Llegaron al barrio de él. Unos amigos le brindaron su ayuda por un par de días, pero las cosas se estaban poniendo densas, con la madre buscándola, con la policía por todo el barrio de él.

Sin dudar emprendieron el viaje muy lejos de todo y de todos. ¿A dónde? Capitán Sarmiento, una localidad rural muy lejana de aquéllos barrios. Se escondieron en un parque de diversiones de unos gitanos conocidos de él, quienes les recibieron muy amablemente.

Allí pasaron los mejores meses de sus vidas, casi de luna de miel, muy enamorados, y ella quedó embarazada. A todo esto ya había pasado bastante tiempo y las cosas en el barrio se habían calmado, por lo que decidieron volver.

Él ya tiene diecisiete y ella dieciséis, y su primer hijo vino como un amanecer. Ambas familias siguen renegando con él afán de separarlos otra vez. Pero, por más que lo intenten, los amores que fueron escritos en el cielo, los hombres jamás podrán hacerlos desaparecer.

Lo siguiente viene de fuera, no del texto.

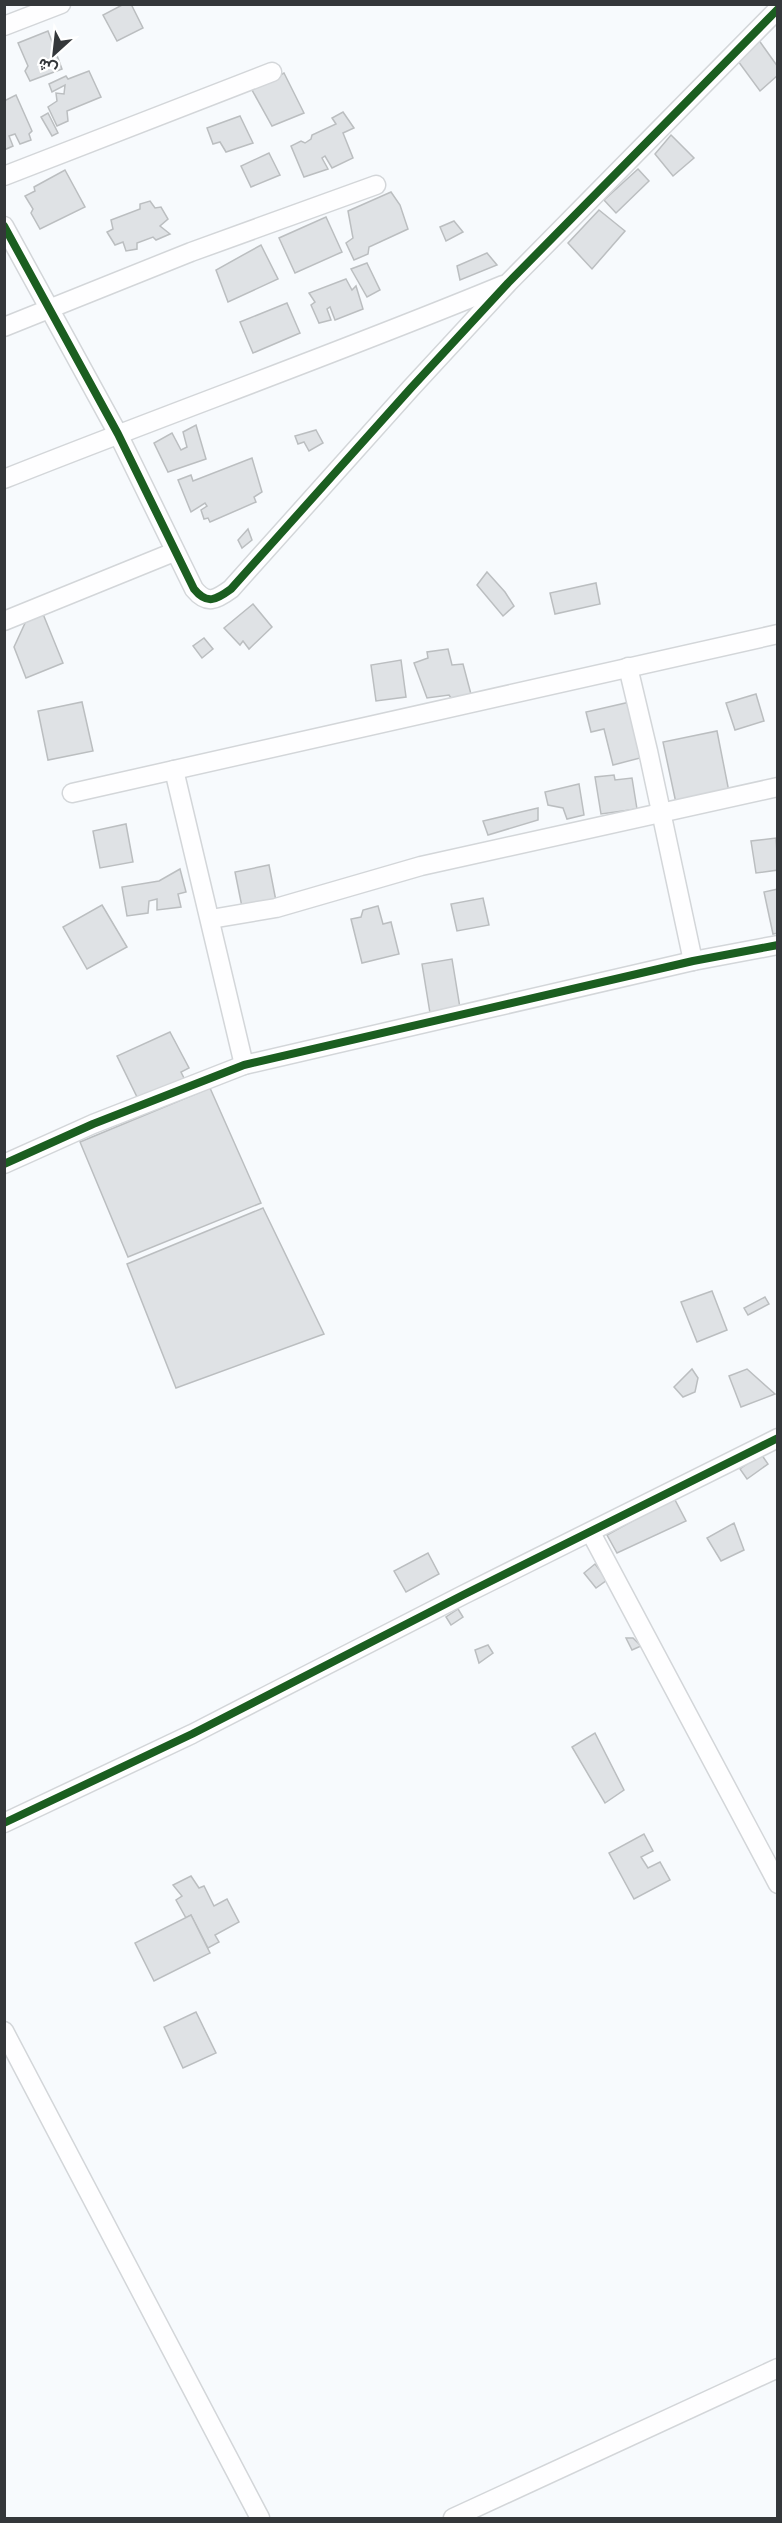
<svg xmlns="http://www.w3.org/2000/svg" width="782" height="2523" font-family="'Sofia Sans Condensed',Vazirmatn,sans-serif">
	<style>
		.building { fill: #dfe2e5; stroke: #bbbec0; stroke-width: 1.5 }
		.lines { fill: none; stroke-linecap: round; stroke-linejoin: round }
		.minor-casing { stroke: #d3d6d9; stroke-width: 21 }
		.minor { stroke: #fefeff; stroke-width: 18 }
		.cycleway-casing { stroke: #fff; stroke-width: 11 }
		.cycleway { stroke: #1b5e20; stroke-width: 8 }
	</style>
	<rect width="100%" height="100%" fill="#f7fafd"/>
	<g class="building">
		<polygon points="124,4 131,4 143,28 117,41 103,15"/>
		<polygon points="48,31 62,69 30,81 25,71 28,66 18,43"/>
		<polygon points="758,39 778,67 778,75 760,91 738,61"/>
		<polygon points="89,71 101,97 67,111 68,121 57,126 48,107 57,101 56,93 64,94 65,85 52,92 49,84 66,76 68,79"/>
		<polygon points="284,73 304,113 272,126 252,90"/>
		<polygon points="16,95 32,131 29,134 31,140 20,144 15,134 9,136 13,146 4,150 4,101"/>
		<polygon points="343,112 354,128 343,133 353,158 332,168 325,156 322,158 328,169 304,177 291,146 301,141 305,143 311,139 312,135 336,124 332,118"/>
		<polygon points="48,113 58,133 52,136 41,117"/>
		<polygon points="240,116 253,143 226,152 220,142 213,144 207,128"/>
		<polygon points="671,135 694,158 673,176 655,154"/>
		<polygon points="269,153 280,175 251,187 241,166"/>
		<polygon points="638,169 649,181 616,213 604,200"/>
		<polygon points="65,170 85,207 40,229 31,213 33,209 25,196 35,191 34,187"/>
		<polygon points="391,192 400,205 408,229 369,247 368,254 354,260 346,243 353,238 348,211"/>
		<polygon points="150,201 155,208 161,207 168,219 160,226 170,234 156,240 153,237 137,243 137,249 126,251 123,242 115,245 107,232 113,229 111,220 140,209 140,204"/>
		<polygon points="599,210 625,231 592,269 568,243"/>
		<polygon points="326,217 342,252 295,273 279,238"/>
		<polygon points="454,221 463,232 446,241 440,227"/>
		<polygon points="261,245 278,279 228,302 216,270"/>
		<polygon points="487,253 497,265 460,280 457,266"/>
		<polygon points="367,263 380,290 367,297 351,269"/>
		<polygon points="346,279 352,290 356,286 363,309 335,320 330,307 327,309 331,320 319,323 311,305 315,302 309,293"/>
		<polygon points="287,303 300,333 253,353 240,322"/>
		<polygon points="196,425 206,459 168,472 154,443 172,433 181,450 187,447 183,432"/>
		<polygon points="316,430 323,443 309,451 304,442 298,444 295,436"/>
		<polygon points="252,458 262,492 254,497 256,502 210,522 208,518 204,519 201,510 207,506 205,503 191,512 178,480 191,475 193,481"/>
		<polygon points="248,529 252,540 242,548 238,540"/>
		<polygon points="487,572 505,592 514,606 503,616 477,585"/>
		<polygon points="596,583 600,604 555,614 550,593"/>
		<polygon points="253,604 272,627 249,649 243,641 240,645 224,628"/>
		<polygon points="43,614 63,663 26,678 14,647 26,621"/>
		<polygon points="204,638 213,649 202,658 193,646"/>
		<polygon points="448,649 452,665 463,664 472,698 454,702 449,695 427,698 414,663 428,658 427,652"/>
		<polygon points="401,660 406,697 376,701 371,665"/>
		<polygon points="756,694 764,721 735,730 726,703"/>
		<polygon points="82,702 93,751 48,760 38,711"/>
		<polygon points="630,702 644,757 613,765 604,729 591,732 586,712"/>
		<polygon points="717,731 729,792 676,803 663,742"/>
		<polygon points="614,775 615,780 632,778 637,809 601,814 595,777"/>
		<polygon points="579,784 584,815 567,819 563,808 548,805 545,792"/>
		<polygon points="538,808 538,820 488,835 483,821"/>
		<polygon points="126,824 133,862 100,868 93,831"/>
		<polygon points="776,838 778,870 756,873 751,841"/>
		<polygon points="269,865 276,901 242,907 235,872"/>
		<polygon points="180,869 186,892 178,894 181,907 157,910 157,899 149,901 148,913 127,916 122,887 159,881"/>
		<polygon points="778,889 778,933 773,934 764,892"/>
		<polygon points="483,898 489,925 457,931 451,904"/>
		<polygon points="102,905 127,947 87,969 63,927"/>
		<polygon points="378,906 383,924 391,922 399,954 362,963 351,919 361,917 363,910"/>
		<polygon points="452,959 460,1008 430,1013 422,964"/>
		<polygon points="170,1032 189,1068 181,1072 186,1082 139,1101 117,1056"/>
		<polygon points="210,1088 261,1203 128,1257 80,1142"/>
		<polygon points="263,1208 324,1334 176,1388 127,1264"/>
		<polygon points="712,1291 727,1330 697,1342 681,1302"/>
		<polygon points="765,1297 769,1304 748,1315 744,1308"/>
		<polygon points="692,1369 698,1378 695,1392 683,1397 674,1387"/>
		<polygon points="747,1369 775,1394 741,1407 729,1376"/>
		<polygon points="761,1454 768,1464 747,1479 740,1469"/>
		<polygon points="674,1498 686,1521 617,1553 607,1535"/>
		<polygon points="734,1523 744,1550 721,1561 707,1538"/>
		<polygon points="428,1553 439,1574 406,1592 394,1571"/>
		<polygon points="595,1564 607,1580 596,1588 584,1573"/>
		<polygon points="458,1609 463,1617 451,1625 446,1617"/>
		<polygon points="626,1638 633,1638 641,1646 632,1650"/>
		<polygon points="488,1645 493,1653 479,1663 475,1650"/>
		<polygon points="595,1733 624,1790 605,1803 572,1747"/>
		<polygon points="644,1834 653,1851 641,1857 648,1868 660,1862 670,1880 634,1899 609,1853"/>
		<polygon points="191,1876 199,1888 204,1886 214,1906 227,1899 239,1922 215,1935 219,1942 208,1948 191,1915 186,1918 176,1900 182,1896 173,1885"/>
		<polygon points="191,1915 210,1953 154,1981 135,1943"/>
		<polygon points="196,2012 216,2053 183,2068 164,2027"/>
	</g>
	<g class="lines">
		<defs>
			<g id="minor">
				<polyline points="4,26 61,4"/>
				<polyline points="4,176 272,72"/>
				<path d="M 4,226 L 118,434 L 194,589 C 207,605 216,600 231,589 L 411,388 L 508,283 L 778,9"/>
				<polyline points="4,327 191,252 376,185"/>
				<path d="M 4,479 C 170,413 338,353 503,285"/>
				<polyline points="4,621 174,552"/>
				<polyline points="628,667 648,751 693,961"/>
				<polyline points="174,770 244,1065"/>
				<polyline points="72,793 778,634"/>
				<polyline points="211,919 276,908 421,866 778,787"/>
				<polyline points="4,1164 93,1124 244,1065 693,961 778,945"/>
				<polyline points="591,1533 778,1884"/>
				<polyline points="4,1823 192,1734 463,1595 778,1438"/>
				<polyline points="4,2031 260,2518"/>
				<polyline points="453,2518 778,2368"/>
			</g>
		</defs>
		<use href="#minor" class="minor-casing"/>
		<use href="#minor" class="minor"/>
		<defs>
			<g id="cycleway">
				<path d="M 4,226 L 118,434 L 194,589 C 207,605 216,600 231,589 L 411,388 L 508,283 L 778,9"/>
				<polyline points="4,1164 93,1124 244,1065 693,961 778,945"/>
				<polyline points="4,1823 192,1734 463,1595 778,1438"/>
			</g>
		</defs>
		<use href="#cycleway" class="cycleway-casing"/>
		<use href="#cycleway" class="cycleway"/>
	</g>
	<rect width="782" height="2523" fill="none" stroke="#34373a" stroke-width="12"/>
	<g transform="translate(54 54) rotate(207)" stroke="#ffffff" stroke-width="4.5" paint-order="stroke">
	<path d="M0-4.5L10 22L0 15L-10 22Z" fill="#34373a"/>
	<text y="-9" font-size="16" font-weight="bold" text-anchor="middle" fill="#34373a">ش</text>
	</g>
</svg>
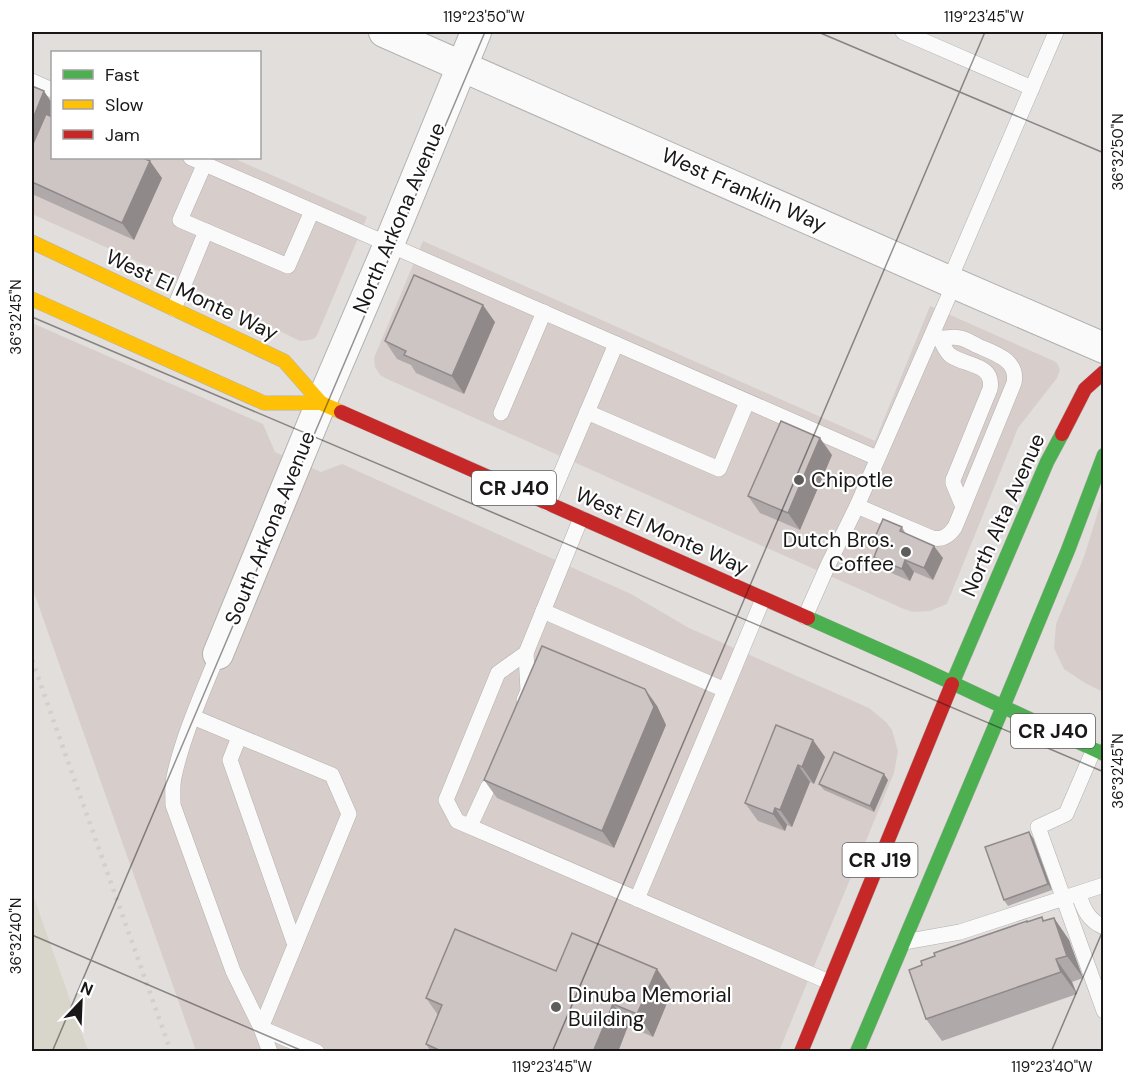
<svg xmlns="http://www.w3.org/2000/svg" width="1135" height="1083" viewBox="0 0 1135 1083" font-family="'DM Sans',sans-serif">
<rect width="100%" height="100%" fill="#e1dedc"/>
<!-- built -->
<g fill="#d7cecb">
<polygon points="52,158 233,158 367,217 318,333 315,338 310,340 300,341 263,323 170,276 32,214 32,167"/>
<polygon points="423,241 875,441 930,306 1054,361 1057,363 1060,370 1057,378 1018,428 947,604 930,611 913,612 904,609 385,378 380,375 375,367 374,358"/>
<polygon points="32,323 263,424 275,452 321,472 342,464 631,594 689,628 869,708 886,722 892,730 898,751 894,773 779,1051 196,1051 32,587"/>
<polygon points="1103,496 1103,692 1085,683 1064,669 1054,648 1056,624 1084,557"/>
</g>
<!-- green -->
<polygon fill="#d8d6ca" points="32,892 88,1051 32,1051"/>
<g fill="none" stroke-linecap="round" stroke-linejoin="round">
<defs>
<g id="lane">
<polyline points="903,32 1032,88"/>
<polyline points="32,81 52,90"/>
<polyline points="191,158 877,458"/>
<polyline points="205,163 180,220 288,266 312,211"/>
<polyline points="949,281 1056,32"/>
<polyline points="174,309 206,231"/>
<path d="M940,339C943,344 946,352 950,355C964,366 995,363 990,389L953,480V483L963,507"/>
<polyline points="587,412 719,469 747,402"/>
<polyline points="501,413 544,312"/>
<polyline points="548,504 616,344"/>
<path d="M857,506L932,538C942,540 949,536 955,527L1014,383C1019,360 994,353 978,346C972,343 966,339 960,338C949,335 945,341 932,336"/>
<polyline points="581,518 526,653 498,673 446,800 457,821 829,982"/>
<polyline points="543,611 725,690 637,899"/>
<polyline points="805,617 828,565 857,506 954,284"/>
<path d="M218,654C202,694 183,735 174,777C172,786 173,796 173,805L233,971L261,1028L317,1052"/>
<polyline points="725,690 763,599"/>
<polyline points="524,700 528,691 526,653"/>
<polyline points="193,717 332,775 349,814 261,1028 270,1052"/>
<polyline points="239,737 230,760 295,945"/>
<polyline points="1094,749 1066,814 1038,827 1104,1011"/>
<polyline points="470,826 488,787"/>
<path d="M1079,894C1083,909 1089,921 1104,927"/>
<polyline points="904,942 960,932 1104,885"/>
</g>
<g id="street">
<polyline points="384,32 949,281 1104,348"/>
<polyline points="218,654 321,403 389,244 476,32"/>
</g>
<g id="fast">
<polyline points="808,618 916,666 1104,754"/>
<polyline points="952,684 1047,462 1062,434"/>
<polyline points="1003,707 1068,550 1104,455"/>
<polyline points="857,1052 1003,707"/>
</g>
<g id="slow">
<polyline points="32,242 284,361 321,403"/>
<polyline points="32,299 264,403 321,403 341,412"/>
</g>
<g id="jam">
<polyline points="341,412 808,618"/>
<polyline points="1062,434 1085,389 1104,372"/>
<polyline points="801,1052 952,684"/>
</g>
</defs>
<!-- lane casing -->
<use href="#lane" stroke="#b3b1af" stroke-width="16"/>
<!-- street casing -->
<use href="#street" stroke="#b3b1af" stroke-width="32"/>
<!-- fast casing -->
<use href="#fast" stroke="#b3b1af" stroke-width="15"/>
<!-- slow casing -->
<use href="#slow" stroke="#b3b1af" stroke-width="15"/>
<!-- jam casing -->
<use href="#jam" stroke="#b3b1af" stroke-width="15"/>
<!-- lane -->
<use href="#lane" stroke="#fafafa" stroke-width="15"/>
<!-- street -->
<use href="#street" stroke="#fafafa" stroke-width="30"/>
<!-- fast -->
<use href="#fast" stroke="#4caf50" stroke-width="14"/>
<!-- slow -->
<use href="#slow" stroke="#ffc107" stroke-width="14"/>
<!-- jam -->
<use href="#jam" stroke="#c62828" stroke-width="14"/>
<!-- rail -->
<polyline stroke="#d0d0cf" stroke-width="4.5" stroke-dasharray="3 6" stroke-linecap="butt" points="32,660 171,1052"/>
</g>
<!-- wall -->
<g fill="#b0a9a9">
<polygon points="32,86 52,158 162,178 134,240 32,194"/>
<polygon points="495,322 464,394 416,373 411,365 397,359 385,341"/>
<polygon points="832,455 800,530 760,513 748,496"/>
<polygon points="902,527 906,534 943,558 933,580 914,572 910,581 882,569 874,557 877,551 872,544"/>
<polygon points="645,689 657,706 666,725 614,848 497,798 484,780"/>
<polygon points="776,725 825,757 814,784 810,782 792,827 787,825 785,831 758,821 745,803"/>
<polygon points="888,780 874,812 824,790 819,784"/>
<polygon points="1033,838 1052,890 1008,906 1004,900"/>
<polygon points="1042,917 1044,921 1054,918 1069,940 1083,978 1072,982 1077,994 942,1041 926,1019 922,965 935,956"/>
<polygon points="556,971 672,991 653,1037 628,1026 618,1052 431,1052 426,1044 438,1015 426,998"/>
</g>
<!-- shaded-wall -->
<g fill="#908989">
<polygon points="44,91 52,103 52,117 32,167 32,121"/>
<polygon points="150,161 162,178 134,240 122,223"/>
<polygon points="483,305 495,322 464,394 452,376"/>
<polygon points="820,438 832,455 800,530 788,513"/>
<polygon points="934,546 943,558 933,580 924,568"/>
<polygon points="905,560 914,572 910,581 902,569"/>
<polygon points="645,689 657,706 666,725 614,848 602,831"/>
<polygon points="813,740 825,757 814,784 802,767"/>
<polygon points="798,765 810,782 792,827 780,810"/>
<polygon points="884,774 888,780 874,812 870,806"/>
<polygon points="775,808 787,825 785,831 773,814"/>
<polygon points="1029,832 1033,838 1052,890 1048,884"/>
<polygon points="1054,918 1069,940 1083,978 1067,956"/>
<polygon points="1056,959 1072,982 1077,994 1061,972"/>
<polygon points="657,969 672,991 653,1037 637,1014"/>
<polygon points="613,1004 628,1026 618,1052 593,1052"/>
</g>
<!-- building -->
<g fill="#cdc4c4" stroke="#908989" stroke-width="1.5">
<polygon points="32,86 44,91 32,121"/>
<polygon points="46,114 52,117 52,158 143,158 150,161 122,223 32,182 32,146"/>
<polygon points="414,275 483,305 452,376 404,355 406,351 385,341"/>
<polygon points="781,421 820,438 788,513 748,496"/>
<polygon points="883,519 902,527 900,531 934,546 924,568 905,560 902,569 874,557 878,547 872,544"/>
<polygon points="542,646 645,689 654,707 602,831 484,780"/>
<polygon points="776,725 813,740 802,767 798,765 780,810 775,808 773,814 745,803"/>
<polygon points="834,752 884,774 870,806 819,784"/>
<polygon points="1029,832 1048,884 1004,900 985,847"/>
<polygon points="1042,917 1043,921 1054,918 1067,956 1056,959 1061,972 926,1019 909,970 922,965 921,961 935,956 934,953 1027,921 1027,922"/>
<polygon points="455,929 556,971 572,933 657,969 637,1014 613,1004 593,1052 443,1052 426,1044 442,1005 426,998"/>
</g>
<!-- ticks -->
<path fill="none" stroke="#191717" stroke-width="1.5" stroke-opacity="0.45" d="M818,32L1104,153M32,317L1104,772M32,935L305,1052M52,1052L485,32M552,1052L985,32M1051,1052L1104,928"/>
<!-- markers -->
<g fill="#5f5d5c" stroke="#fff" stroke-width="2">
<circle cx="799" cy="480" r="6"/>
<circle cx="906" cy="552" r="6"/>
<circle cx="556" cy="1007" r="6"/>
</g>
<g text-anchor="middle" stroke-width="4.5" stroke-linejoin="round" paint-order="stroke">
<!-- shield labels -->
<g fill="#fff" stroke="#5e5d5d" stroke-width="1.5">
<rect x="472" y="471" width="84" height="34" rx="4.5"/>
<rect x="1011" y="714" width="84" height="34" rx="4.5"/>
<rect x="842.5" y="843" width="75" height="34" rx="4.5"/>
</g>
<g font-size="20" font-weight="bold" fill="#191717">
<text x="514" y="495">CR J40</text>
<text x="1053" y="738">CR J40</text>
<text x="880" y="867">CR J19</text>
</g>
<!-- street labels -->
<g font-size="21" fill="#191717" stroke="#fff">
<text transform="translate(744 190) rotate(24)" y="7">West Franklin Way</text>
<text transform="translate(399 218) rotate(-67)" y="7">North Arkona Avenue</text>
<text transform="translate(192 295) rotate(25)" y="7">West El Monte Way</text>
<text transform="translate(1003 515) rotate(-66)" y="7">North Alta Avenue</text>
<text transform="translate(270 528) rotate(-68)" y="7">South Arkona Avenue</text>
<text transform="translate(662 531) rotate(24)" y="7">West El Monte Way</text>
</g>
<!-- poi labels -->
<g font-size="21" fill="#191717" stroke="#fff" text-anchor="start">
<text x="811" y="487">Chipotle</text>
<text x="894" y="547" text-anchor="end">Dutch Bros.<tspan x="894" dy="24">Coffee</tspan></text>
<text x="568" y="1002">Dinuba Memorial<tspan x="568" dy="24">Building</tspan></text>
</g>
</g>
<!-- border -->
<rect width="1135" height="1083" fill="none" stroke="#ffffff" stroke-width="66"/>
<!-- legend -->
<rect x="51" y="51" width="210" height="108" fill="#ffffff" stroke="#a3a2a2" stroke-width="1.5"/>
<rect x="63" y="70" width="30" height="9" fill="#4caf50" stroke="#a3a2a2" stroke-width="1.5"/>
<text x="105" y="81" font-size="18" fill="#191717">Fast</text>
<rect x="63" y="100" width="30" height="9" fill="#ffc107" stroke="#a3a2a2" stroke-width="1.5"/>
<text x="105" y="111" font-size="18" fill="#191717">Slow</text>
<rect x="63" y="130" width="30" height="9" fill="#c62828" stroke="#a3a2a2" stroke-width="1.5"/>
<text x="105" y="141" font-size="18" fill="#191717">Jam</text>
<!-- north arrow -->
<g transform="translate(81 1002) rotate(23)" stroke="#ffffff" stroke-width="4.5" paint-order="stroke">
<path d="M0-4.5L10 22L0 15L-10 22Z" fill="#191717"/>
<text y="-9" font-size="16" font-weight="bold" text-anchor="middle" fill="#191717">N</text>
</g>
<rect x="33" y="33" width="1069" height="1017" fill="none" stroke="#191717" stroke-width="2"/>
<g font-size="15" text-anchor="middle" fill="#191717">
<text x="484" y="22">119°23'50"W</text>
<text x="984" y="22">119°23'45"W</text>
<text transform="translate(1118 152) rotate(-90)" y="5">36°32'50"N</text>
<text transform="translate(16 317) rotate(-90)" y="5">36°32'45"N</text>
<text transform="translate(1118 771) rotate(-90)" y="5">36°32'45"N</text>
<text transform="translate(16 936) rotate(-90)" y="5">36°32'40"N</text>
<text x="552" y="1072">119°23'45"W</text>
<text x="1052" y="1072">119°23'40"W</text>
</g>
</svg>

Hoy ella y él tienen su tercer hijo y viven en un barrio de Quilmes entre días felices. Le demostraron al mundo entero que se interpuso en su camino, que los amores de verdad son para toda vida y más allá también. Esta historia sigue… con los mismos enemigos de siempre que nunca los dejaron ser, y ellos abriéndose paso contra viento y marea. Ellos son y serán mañana también.

Mariela Martínez y Dailo González en la actualidad.